**Selected excerpt**

------------------------------------------------

From 57eaea9539bb18d683cbac28a6a1b1b09e744944 Mon Sep 17 00:00:00 2001
From: Matthew Heon <matthew.heon@pm.me>
Date: Wed, 23 Oct 2019 12:08:32 -0400
Subject: Image volumes should not be mounted noexec

This matches Docker more closely, but retains the more important
protections of nosuid/nodev.

Fixes #4318

Signed-off-by: Matthew Heon <matthew.heon@pm.me>
---
 test/e2e/run_volume_test.go | 7 +++++++
 1 file changed, 7 insertions(+)

(limited to 'test/e2e/run_volume_test.go')

diff --git a/test/e2e/run_volume_test.go b/test/e2e/run_volume_test.go
index d04eb07b3..c96059787 100644
--- a/test/e2e/run_volume_test.go
+++ b/test/e2e/run_volume_test.go
@@ -357,4 +357,11 @@ var _ = Describe("Podman run with volumes", func() {
 		Expect(len(arr2)).To(Equal(1))
 		Expect(arr2[0]).To(Equal(volName))
 	})
+
+	It("podman run image volume is not noexec", func() {
+		session := podmanTest.Podman([]string{"run", "--rm", redis, "grep", "/data", "/proc/self/mountinfo"})
+		session.WaitWithDefaultTimeout()
+		Expect(session.ExitCode()).To(Equal(0))
+		Expect(session.OutputToString()).To(Not(ContainSubstring("noexec")))
+	})
 })
-- 
cgit v1.2.3-54-g00ecf

------------------------------------------------

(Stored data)
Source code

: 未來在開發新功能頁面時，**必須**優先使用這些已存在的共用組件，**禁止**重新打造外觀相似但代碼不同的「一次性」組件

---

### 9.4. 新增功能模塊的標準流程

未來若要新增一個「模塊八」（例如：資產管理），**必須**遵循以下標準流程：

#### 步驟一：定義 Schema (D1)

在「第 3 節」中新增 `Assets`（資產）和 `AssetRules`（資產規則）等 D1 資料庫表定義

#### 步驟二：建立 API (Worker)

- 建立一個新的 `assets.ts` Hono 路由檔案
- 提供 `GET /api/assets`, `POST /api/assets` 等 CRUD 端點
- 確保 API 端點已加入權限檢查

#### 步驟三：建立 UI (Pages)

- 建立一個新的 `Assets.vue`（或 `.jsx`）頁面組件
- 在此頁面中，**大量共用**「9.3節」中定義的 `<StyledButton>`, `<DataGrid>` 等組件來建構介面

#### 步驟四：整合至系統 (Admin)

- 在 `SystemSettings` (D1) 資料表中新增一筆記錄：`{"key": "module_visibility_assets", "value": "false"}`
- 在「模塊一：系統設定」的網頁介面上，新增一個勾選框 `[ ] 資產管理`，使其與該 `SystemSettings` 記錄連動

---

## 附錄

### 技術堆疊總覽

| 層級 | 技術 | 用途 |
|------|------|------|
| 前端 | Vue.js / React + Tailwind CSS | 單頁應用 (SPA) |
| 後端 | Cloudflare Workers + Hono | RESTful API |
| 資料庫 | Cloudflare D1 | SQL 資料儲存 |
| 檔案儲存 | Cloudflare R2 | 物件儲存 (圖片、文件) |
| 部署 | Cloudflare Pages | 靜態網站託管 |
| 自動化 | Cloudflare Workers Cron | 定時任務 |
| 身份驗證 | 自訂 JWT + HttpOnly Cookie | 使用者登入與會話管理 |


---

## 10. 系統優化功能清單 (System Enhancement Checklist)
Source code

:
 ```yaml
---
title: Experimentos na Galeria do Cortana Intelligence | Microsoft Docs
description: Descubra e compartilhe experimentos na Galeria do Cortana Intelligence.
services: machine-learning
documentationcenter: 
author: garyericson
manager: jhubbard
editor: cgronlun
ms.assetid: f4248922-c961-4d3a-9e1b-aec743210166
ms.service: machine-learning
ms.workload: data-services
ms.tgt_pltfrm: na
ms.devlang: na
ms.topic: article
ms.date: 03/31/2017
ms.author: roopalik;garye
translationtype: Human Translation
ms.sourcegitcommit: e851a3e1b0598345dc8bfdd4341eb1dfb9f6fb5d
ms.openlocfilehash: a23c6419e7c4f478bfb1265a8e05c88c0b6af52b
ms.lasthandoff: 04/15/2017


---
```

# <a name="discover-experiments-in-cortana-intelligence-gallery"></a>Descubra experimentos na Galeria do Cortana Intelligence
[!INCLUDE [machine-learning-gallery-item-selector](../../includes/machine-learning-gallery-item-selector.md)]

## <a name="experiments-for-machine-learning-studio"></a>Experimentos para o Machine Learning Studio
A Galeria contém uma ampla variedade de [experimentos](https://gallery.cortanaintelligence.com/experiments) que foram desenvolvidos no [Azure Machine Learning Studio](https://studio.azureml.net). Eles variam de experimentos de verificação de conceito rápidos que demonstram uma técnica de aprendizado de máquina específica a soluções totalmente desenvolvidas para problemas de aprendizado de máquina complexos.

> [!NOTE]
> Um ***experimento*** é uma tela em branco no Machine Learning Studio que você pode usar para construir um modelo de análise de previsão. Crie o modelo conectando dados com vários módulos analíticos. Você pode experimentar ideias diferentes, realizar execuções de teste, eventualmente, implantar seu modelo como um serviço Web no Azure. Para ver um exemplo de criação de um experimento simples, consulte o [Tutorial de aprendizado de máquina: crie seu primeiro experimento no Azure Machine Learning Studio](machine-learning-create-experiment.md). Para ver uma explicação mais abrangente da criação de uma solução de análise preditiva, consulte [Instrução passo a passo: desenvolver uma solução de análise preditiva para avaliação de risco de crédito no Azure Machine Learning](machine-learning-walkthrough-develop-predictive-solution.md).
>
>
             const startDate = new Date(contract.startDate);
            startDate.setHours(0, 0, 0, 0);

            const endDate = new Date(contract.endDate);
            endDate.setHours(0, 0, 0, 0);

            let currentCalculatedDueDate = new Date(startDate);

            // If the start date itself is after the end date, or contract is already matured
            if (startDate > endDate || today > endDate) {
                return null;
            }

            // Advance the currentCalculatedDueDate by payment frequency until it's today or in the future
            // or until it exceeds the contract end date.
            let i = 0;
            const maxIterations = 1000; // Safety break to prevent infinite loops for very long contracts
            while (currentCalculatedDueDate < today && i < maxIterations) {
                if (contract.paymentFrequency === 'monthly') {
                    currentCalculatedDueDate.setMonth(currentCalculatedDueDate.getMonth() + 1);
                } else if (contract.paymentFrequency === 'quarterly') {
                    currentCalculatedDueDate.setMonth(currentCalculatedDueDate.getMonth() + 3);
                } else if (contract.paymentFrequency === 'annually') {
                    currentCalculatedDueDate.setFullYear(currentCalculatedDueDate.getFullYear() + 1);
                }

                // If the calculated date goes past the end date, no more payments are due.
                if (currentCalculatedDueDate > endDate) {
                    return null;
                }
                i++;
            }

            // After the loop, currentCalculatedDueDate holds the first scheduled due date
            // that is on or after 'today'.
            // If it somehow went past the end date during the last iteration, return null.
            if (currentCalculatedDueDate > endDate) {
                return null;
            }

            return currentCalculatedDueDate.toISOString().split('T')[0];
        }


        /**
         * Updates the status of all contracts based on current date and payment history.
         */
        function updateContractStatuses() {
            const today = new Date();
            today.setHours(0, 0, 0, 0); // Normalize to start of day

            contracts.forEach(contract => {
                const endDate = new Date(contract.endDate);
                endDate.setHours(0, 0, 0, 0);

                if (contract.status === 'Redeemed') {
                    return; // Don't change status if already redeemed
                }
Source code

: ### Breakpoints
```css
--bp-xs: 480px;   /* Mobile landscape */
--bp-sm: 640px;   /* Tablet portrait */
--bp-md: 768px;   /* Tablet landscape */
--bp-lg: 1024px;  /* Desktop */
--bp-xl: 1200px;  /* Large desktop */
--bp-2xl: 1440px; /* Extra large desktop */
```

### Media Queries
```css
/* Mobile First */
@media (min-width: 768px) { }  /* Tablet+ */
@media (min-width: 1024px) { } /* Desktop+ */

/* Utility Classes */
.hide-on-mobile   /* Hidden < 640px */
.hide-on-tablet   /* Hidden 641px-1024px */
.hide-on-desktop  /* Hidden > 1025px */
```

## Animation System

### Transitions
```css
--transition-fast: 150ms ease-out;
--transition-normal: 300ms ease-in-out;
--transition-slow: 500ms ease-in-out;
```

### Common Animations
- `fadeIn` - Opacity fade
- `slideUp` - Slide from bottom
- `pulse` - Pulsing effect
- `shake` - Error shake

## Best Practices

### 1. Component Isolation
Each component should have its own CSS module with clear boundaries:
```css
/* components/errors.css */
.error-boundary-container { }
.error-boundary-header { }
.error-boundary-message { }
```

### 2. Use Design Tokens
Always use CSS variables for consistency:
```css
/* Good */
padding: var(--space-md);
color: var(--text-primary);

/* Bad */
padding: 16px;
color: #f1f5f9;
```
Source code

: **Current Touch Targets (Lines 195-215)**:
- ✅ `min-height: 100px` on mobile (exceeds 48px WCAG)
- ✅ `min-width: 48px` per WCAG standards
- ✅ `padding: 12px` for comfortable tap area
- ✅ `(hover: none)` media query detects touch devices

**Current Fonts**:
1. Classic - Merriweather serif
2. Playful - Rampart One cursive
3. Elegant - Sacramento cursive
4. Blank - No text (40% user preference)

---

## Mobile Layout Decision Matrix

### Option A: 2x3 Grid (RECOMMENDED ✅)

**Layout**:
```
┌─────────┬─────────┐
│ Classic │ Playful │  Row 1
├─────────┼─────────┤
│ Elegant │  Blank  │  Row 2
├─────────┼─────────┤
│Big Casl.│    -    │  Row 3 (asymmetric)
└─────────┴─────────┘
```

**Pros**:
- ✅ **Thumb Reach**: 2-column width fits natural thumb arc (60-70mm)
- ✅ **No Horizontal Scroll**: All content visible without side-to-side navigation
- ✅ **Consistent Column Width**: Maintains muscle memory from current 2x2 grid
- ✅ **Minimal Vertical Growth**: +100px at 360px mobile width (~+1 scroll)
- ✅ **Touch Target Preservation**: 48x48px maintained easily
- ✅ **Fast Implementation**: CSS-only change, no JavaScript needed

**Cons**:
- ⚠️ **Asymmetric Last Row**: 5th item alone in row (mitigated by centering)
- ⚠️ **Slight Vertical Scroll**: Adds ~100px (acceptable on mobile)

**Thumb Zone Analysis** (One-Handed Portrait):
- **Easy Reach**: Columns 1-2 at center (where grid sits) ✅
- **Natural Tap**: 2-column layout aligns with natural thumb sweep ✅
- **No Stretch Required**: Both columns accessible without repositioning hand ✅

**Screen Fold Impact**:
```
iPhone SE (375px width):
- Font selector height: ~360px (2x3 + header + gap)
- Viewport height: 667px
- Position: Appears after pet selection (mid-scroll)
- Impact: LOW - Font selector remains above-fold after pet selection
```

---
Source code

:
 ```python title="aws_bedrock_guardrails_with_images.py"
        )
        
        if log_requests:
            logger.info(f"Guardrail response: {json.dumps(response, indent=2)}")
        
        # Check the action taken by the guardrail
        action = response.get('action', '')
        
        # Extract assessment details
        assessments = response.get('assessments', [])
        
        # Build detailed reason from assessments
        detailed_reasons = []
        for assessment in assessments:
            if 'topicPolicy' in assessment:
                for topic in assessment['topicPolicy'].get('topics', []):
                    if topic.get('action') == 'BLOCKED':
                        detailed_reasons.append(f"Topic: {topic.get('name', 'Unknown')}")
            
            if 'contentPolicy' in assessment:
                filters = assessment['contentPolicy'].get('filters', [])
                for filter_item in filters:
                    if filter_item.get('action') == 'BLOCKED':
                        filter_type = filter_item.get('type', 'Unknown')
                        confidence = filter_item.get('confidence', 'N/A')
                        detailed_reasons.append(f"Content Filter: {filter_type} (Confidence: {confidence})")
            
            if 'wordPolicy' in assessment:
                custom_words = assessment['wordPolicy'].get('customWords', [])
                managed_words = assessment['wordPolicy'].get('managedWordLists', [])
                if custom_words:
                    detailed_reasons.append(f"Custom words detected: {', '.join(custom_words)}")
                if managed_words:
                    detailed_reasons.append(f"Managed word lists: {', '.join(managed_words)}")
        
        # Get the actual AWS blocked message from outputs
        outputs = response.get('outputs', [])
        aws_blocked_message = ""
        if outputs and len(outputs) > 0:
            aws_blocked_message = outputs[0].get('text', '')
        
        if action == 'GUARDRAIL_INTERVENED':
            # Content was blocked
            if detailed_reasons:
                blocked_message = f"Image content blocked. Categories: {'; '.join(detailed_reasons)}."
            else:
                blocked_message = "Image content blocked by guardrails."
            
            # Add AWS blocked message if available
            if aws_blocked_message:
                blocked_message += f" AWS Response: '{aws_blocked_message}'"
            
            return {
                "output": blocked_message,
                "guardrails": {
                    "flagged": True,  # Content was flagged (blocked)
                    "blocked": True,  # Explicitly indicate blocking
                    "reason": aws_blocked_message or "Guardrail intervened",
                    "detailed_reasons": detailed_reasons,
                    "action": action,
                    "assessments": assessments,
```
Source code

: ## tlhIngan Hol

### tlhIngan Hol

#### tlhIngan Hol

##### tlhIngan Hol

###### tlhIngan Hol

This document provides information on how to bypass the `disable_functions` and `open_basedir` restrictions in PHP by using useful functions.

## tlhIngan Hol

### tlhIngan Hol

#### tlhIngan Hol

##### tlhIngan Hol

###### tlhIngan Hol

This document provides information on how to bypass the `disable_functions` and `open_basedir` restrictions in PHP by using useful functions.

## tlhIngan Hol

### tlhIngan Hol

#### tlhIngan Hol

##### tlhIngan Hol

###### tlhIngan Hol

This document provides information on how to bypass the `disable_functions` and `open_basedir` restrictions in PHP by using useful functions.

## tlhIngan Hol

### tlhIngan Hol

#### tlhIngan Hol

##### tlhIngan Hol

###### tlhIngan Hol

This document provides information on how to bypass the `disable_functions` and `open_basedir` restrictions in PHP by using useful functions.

------------------------------------------------

**Work item**
According to the patch above, which protections do image volumes keep after this change?

**Response**
They keep the nosuid and nodev protections.